Alors même que le revenu médian par ménage s’établit à 330 euros mensuels, la richesse n’a jamais été aussi ostentatoire et assumée qu’elle ne l’est aujourd’hui pour les biens-nés marocains. Ainsi, le secteur du luxe au Maroc affiche un taux de croissance annuel moyen de 12% depuis 2011.

Malgré un taux de croissance annuel moyen d 4,5% depuis 2002, le taux d’analphabétisme stagne à plus de 43% de la population (selon le dernier recensement). Si la scolarisation a considérablement augmenté, le taux de déperdition annuelle des élèves fait que seule 13% d’une génération arrive au baccalauréat. Régulièrement pointé du doigt par les organisations internationales (voire Rapport Unesco 2014 sur les systèmes éducatifs), le système scolaire est globalement en ruine, provoquant une véritable rupture entre les familles aisés pouvant placer leurs enfants dans les écoles privées du pays (et parmi elle le saint graal des écoles françaises, représentant 0,02% des étudiants du pays mais véritable temples de la reproduction des élites) et ceux devant se contenter de l’école publique.

La problématique des logements sociaux où s’entassent des centaines de milliers de Marocains dans des immenses cités-dortoirs, la privatisation, même partielle de la santé qui fait écho à celle de l’éducation, le manque d’infrastructures de base (comme l’illustre la mort de 32 marocains suite à des intempéries au cours de cette semaine)… Autant de dossiers brûlants qui font du Maroc une véritable poudrière humaine.

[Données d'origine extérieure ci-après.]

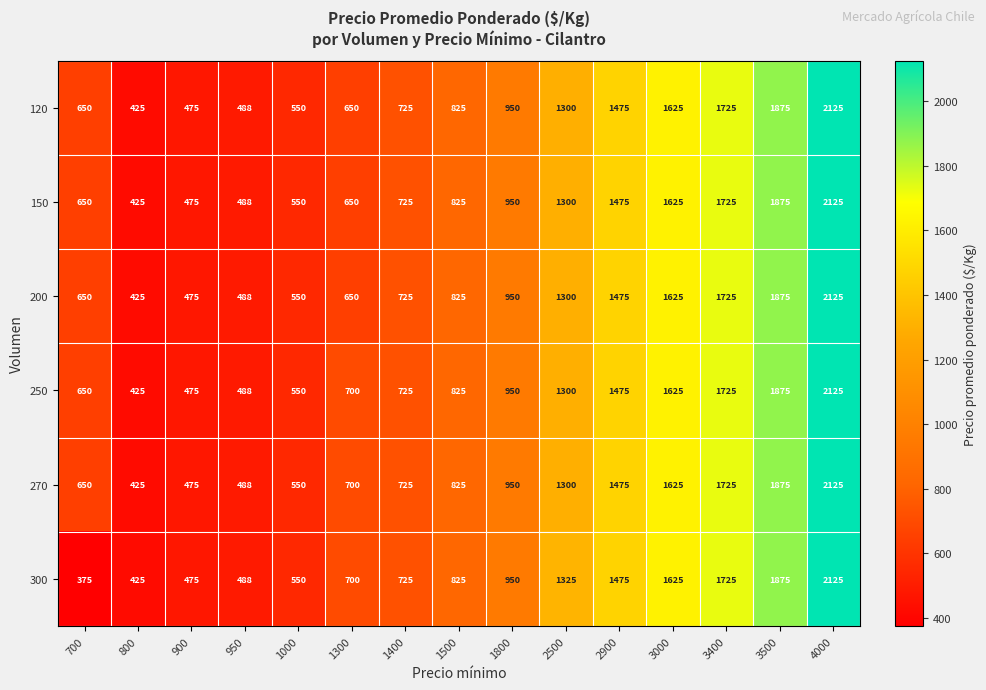

What is the difference between the second highest and second lowest values in the 120 series?

1400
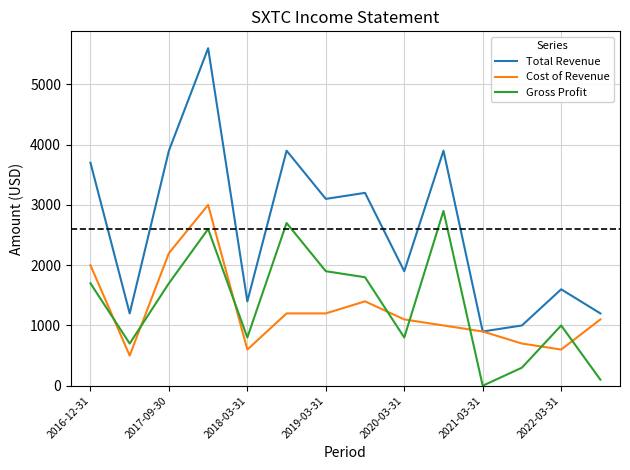

What is the greatest value displayed?

5600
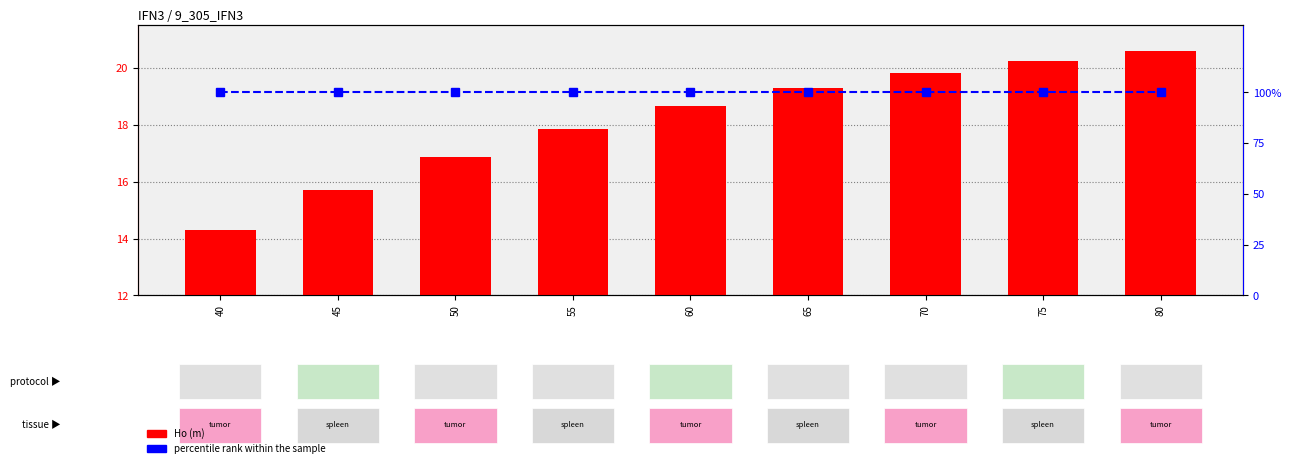

Rank the series by their maximum value, from highest to lowest.

percentile rank within the sample, Ho (m)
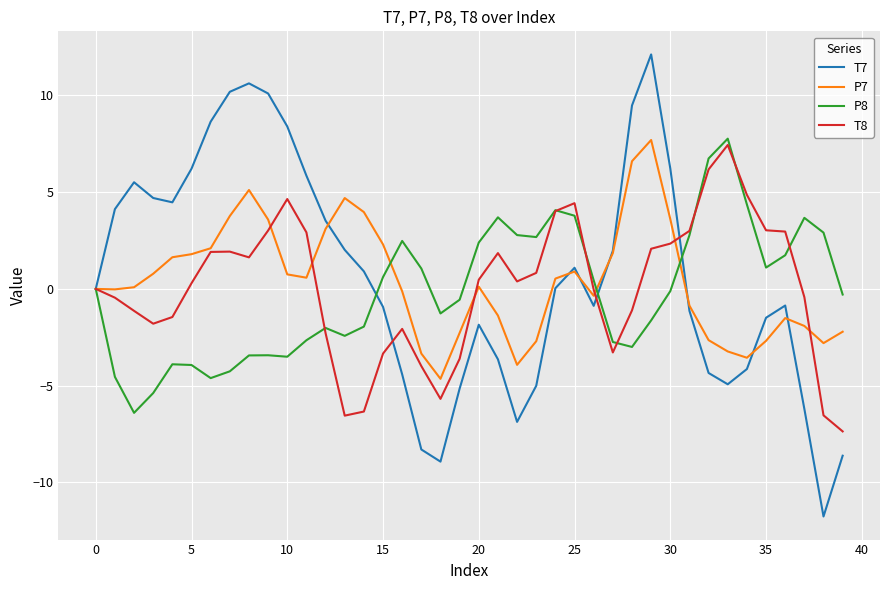

What is the minimum value shown in the chart?

-11.8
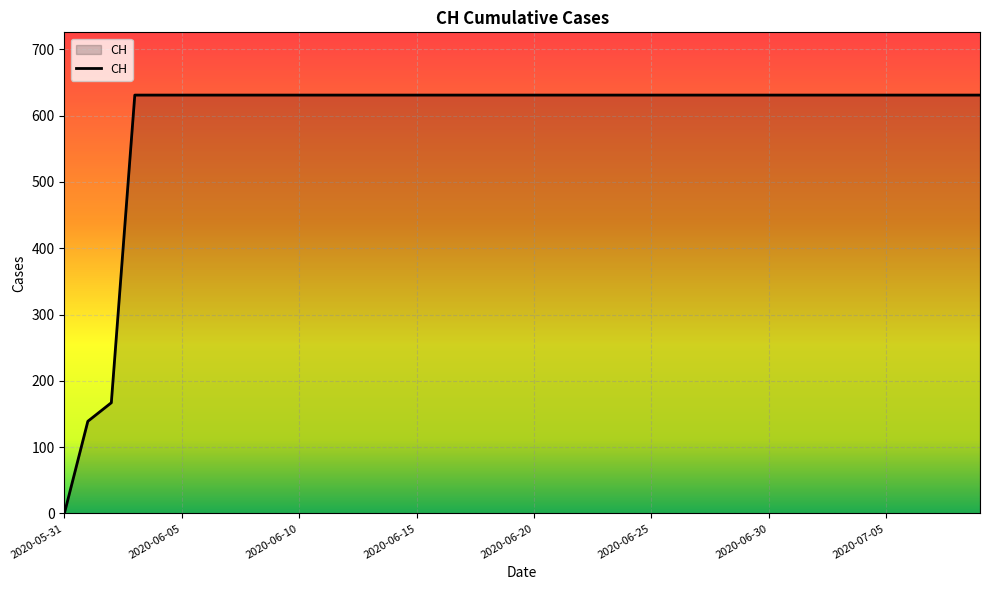

What is the difference between the maximum and minimum values?

631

Dans ce cadre, quelle politique économique et sociale pour le Maroc ?

L’association Autre Maroc poursuit son cycle de réflexion en interrogeant cette fois-ci l’économie du pays. Nous aurons le plaisir de compter parmi nous Raymond Benhaim qui nous exposera les fondamentaux de l’économie marocaine dans un contexte néo-libéral.

Raymond Benhaim est un professeur d’économie marocain. Membre fondateur de l’Université Paris-Dauphine ainsi que de l’organisation communiste Ilal Amam; il a également été conseiller du premier ministre Abderrahman El Youssefi et du ministre de l’économie Fathallah Oualalou.